On Thursday, September 24, a school bus-sized asteroid will fly past the surface of our planet at a distance of 22,000 kilometers (13,600 miles). While it is important to monitor as many of these near-Earth objects (NEOs) as possible, the size and trajectory of this small body do not pose any concern.
2020 SW, as this space rock has been designated, is between 5 and 10 meters across (15 to 30 feet). Even if 2020 SW was on an orbit to collide with our planet, the rock would likely burn high up in the atmosphere.
"There are a large number of tiny asteroids like this one, and several of them approach our planet as close as this several times every year," Paul Chodas, director of the Center for Near-Earth Object Studies (CNEOS) at NASA's Jet Propulsion Laboratory, said in a statement. "In fact, asteroids of this size impact our atmosphere at an average rate of about once every year or two."
The asteroid was discovered last week on September 18 when the Catalina Sky Survey in Arizona spotted the approaching object. Thanks to follow up observations conducted by CNEOS, we now know that its closest approach will take place at 7:12am EDT somewhere over the Southeastern Pacific Ocean.

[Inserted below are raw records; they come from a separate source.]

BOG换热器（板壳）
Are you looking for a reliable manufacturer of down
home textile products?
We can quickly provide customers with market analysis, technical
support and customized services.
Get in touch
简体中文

The next time this cosmic boulder will be close enough to Earth again will be 2041. During that passage, 2020 SW will be even further away from Earth. While this is a safe body, NASA and other agencies across the world have to remain vigilant as 100 million of these bodies are likely to exist and the vast majority are yet to be found.
"The detection capabilities of NASA's asteroid surveys are continually improving, and we should now expect to find asteroids of this size a couple days before they come near our planet," added Chodas.
NASA is trying to catalog every dangerous NEO and while much progress has been achieved over the last 15 years, a lot more work remains to be done.